Governor open to restrictions on assault weapons

Governor open to restrictions on assault weapons
An AR-15 semi-automatic rifle is seen in this photo.

PORTLAND, Ore. (AP) — Last week's shooting in an Oregon shopping mall and massacre at a Connecticut elementary school have made it all but certain that gun control will be on the table when the state Legislature convenes Jan. 10.

It remains to be seen, however, whether any restrictions will be approved in a state where a majority of households have guns, and where Democrats, who are generally more favorable to regulation, hold a slim 16-14 advantage in the Senate.

When Gov. John Kitzhaber ordered flags at half-staff for the victims of the shooting at Sandy Hook Elementary, he said he supported President Barack Obama's call for meaningful action to limit future tragedies.

Kitzhaber's spokesman, Tim Raphael, said Wednesday that the Democratic governor has asked his staff to bring forward a range of options to improve school security, expand access to mental health and address firearms regulations.

The twin rampages caused everyone to reflect on these intertwined issues and there's "clearly an opportunity to make progress," Raphael said.

Though improving school security and mental health might find bipartisan support, a potential ban on military-style assault weapons would not.

Ceasefire Oregon, a nonprofit group the seeks to reduce gun violence, has pushed for a ban on such weapons and has support from several Democratic legislators, including Sen. Ginny Burdick and Rep. Mitch Greenlick, both of Portland.
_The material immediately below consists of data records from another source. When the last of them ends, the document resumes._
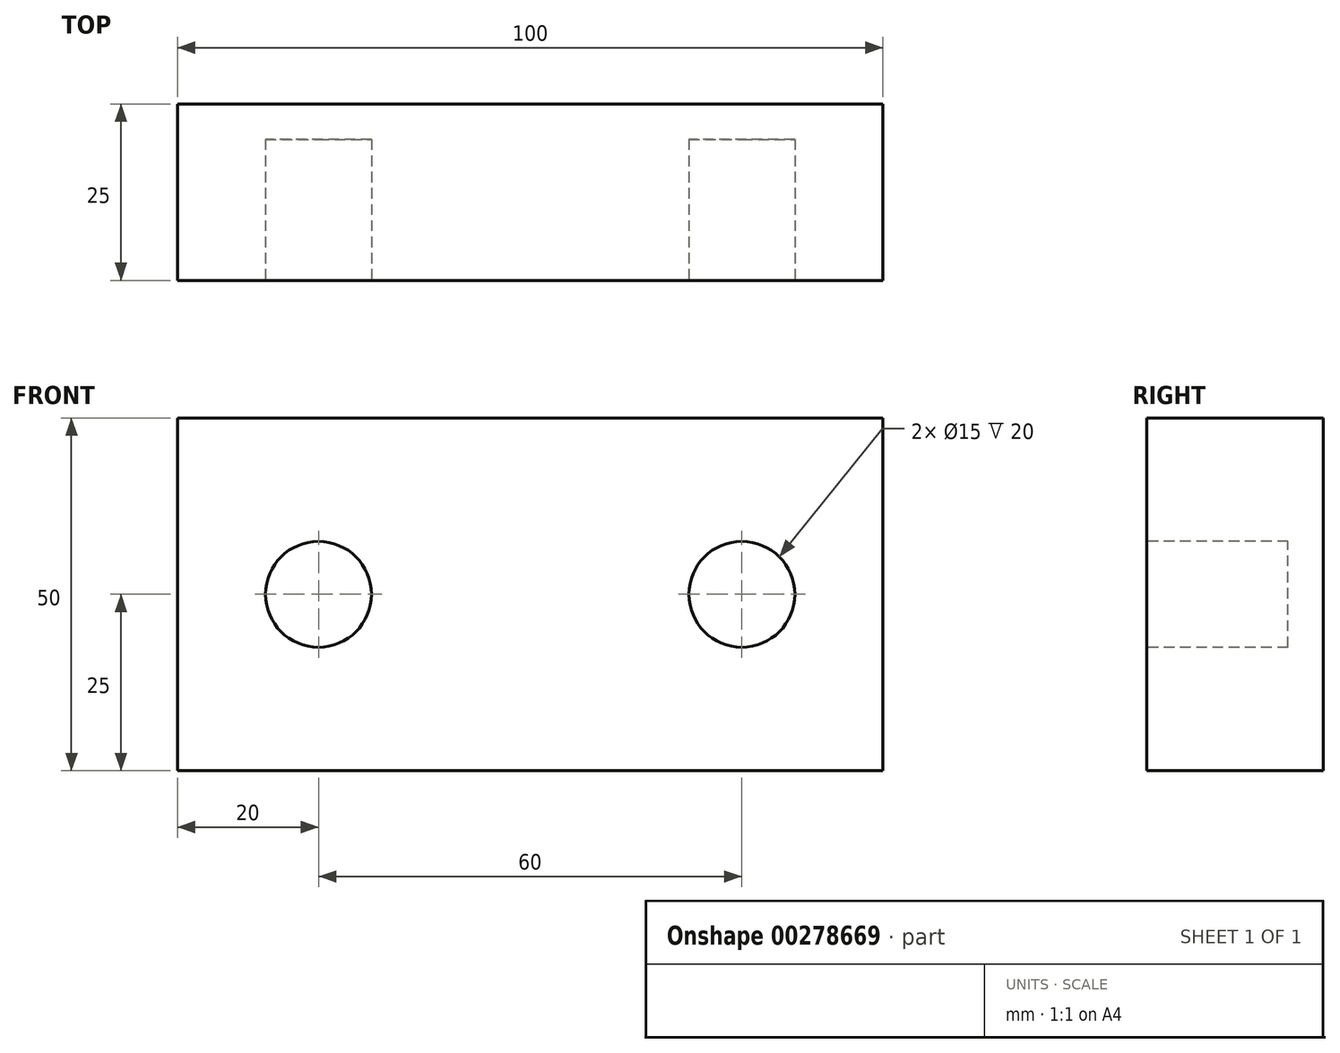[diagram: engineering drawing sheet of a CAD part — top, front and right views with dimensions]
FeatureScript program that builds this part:
annotation { "Feature Type Name" : "Feature", "Feature Type Description" : "" }
export const myFeature = defineFeature(function(context is Context, id is Id, definition is map)
    precondition{}
    {
        {
            var Q0;
            Q0=qCreatedBy(makeId("Front.planeOp"),FACE);
            var sketch = newSketch(context, id + "F0", { "sketchPlane" : qUnion([Q0])});
            skLineSegment(sketch, "E0.bottom", {"start": v(-50, 25) * mm, "end": v(50, 25) * mm});
            skLineSegment(sketch, "E0.top", {"start": v(-50, -25) * mm, "end": v(50, -25) * mm});
            skLineSegment(sketch, "E0.left", {"start": v(-50, 25) * mm, "end": v(-50, -25) * mm});
            skLineSegment(sketch, "E0.right", {"start": v(50, 25) * mm, "end": v(50, -25) * mm});
            skSolve(sketch);
        }
        {
            var Q0;
            Q0 = qSketchRegion(id + "F0", true);
            extrude(context, id + "F1", {"entities" : qUnion([Q0]), "depth" : 25 * mm, "offsetDistance" : 25 * mm});
        }
        {
            var Q0;
            Q0=makeQuery(id+"F1.opExtrude","CAP_FACE",FACE,{"disambiguationData":[OSD([sQuery(id+"F0.wireOp",EDGE,"E0.bottom"),sQuery(id+"F0.wireOp",EDGE,"E0.top"),sQuery(id+"F0.wireOp",EDGE,"E0.left"),sQuery(id+"F0.wireOp",EDGE,"E0.right")])],"isStart":false});
            var sketch = newSketch(context, id + "F2", { "sketchPlane" : qUnion([Q0])});
            skCircle(sketch, "E1", {"center": v(-30, 0) * mm, "radius": 7.5 * mm});
            skCircle(sketch, "E2", {"center": v(30, 0) * mm, "radius": 7.5 * mm});
            skSolve(sketch);
        }
        {
            var Q0;
            Q0 = qSketchRegion(id + "F2", true);
            extrude(context, id + "F3", {"entities" : qUnion([Q0]), "operationType" : NewBodyOperationType.REMOVE, "oppositeDirection" : true, "depth" : 20 * mm, "offsetDistance" : 25 * mm});
        }
    });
The governor also appears to be on board.

"He really sees no reason for civilians to have assault weapons," Raphael said.

Burdick also plans to introduce legislation that would ban ammunition magazines that can hold more than 10 rounds. Greenlick, meanwhile, is sponsoring a bill to help schools pay for security enhancements.

"I believe in a well-regulated militia," Greenlick said. "But I don't believe every person has to have an assault rifle, or an atomic bomb or a tank or whatever."

The support of Greenlick and Burdick is not unexpected because both have long backed gun control. There is no indication, however, that pro-gun legislators are ready to switch positions.

Shortly after the Connecticut carnage, in which a gunman killed 20 children and seven adults, state Rep. Dennis Richardson, R-Central Point, emailed several school superintendents to say the death toll would have been lower if the gunman had been confronted with a weapon. Richardson said at least three officials in every school should be trained in the use of firearms.

Sen. Ted Ferrioli, of John Day, the top Senate Republican, said laws restricting certain firearms would affect law-abiding citizens and do nothing to deter criminals or madmen.

"Nothing makes sense if we're talking about someone who is deranged," he said. "You can't reach them with a deterrent and you can't reason with them."

To draw a parallel, Ferrioli said he believes some killers are motivated to shoot up public places because they want notoriety. Banning the media from releasing the names of mass killers might reduce violence, he said, but at the cost of First Amendment rights.

Ferrioli said lawmakers are under tremendous pressure "to do something" after a major event, but finding a fair, effective solution is easier said than done.

"There are a lot of forms of grieving, and one of them is to try to take some meaningful action," he said. "But I don't think anything I've heard suggested so far is meaningful."

Besides holding a two-seat advantage in the Senate, Democrats control the House 34-26. Even with those advantages, getting the votes for gun control will not be easy, Greenlick said.

"It's not an easy call for some of the legislators, particularly some of the new ones," he said. "They are, as I am, being bombarded by mail from all over the state, telling us that we're leaders of a fascist state trying to take away the guns of the citizens."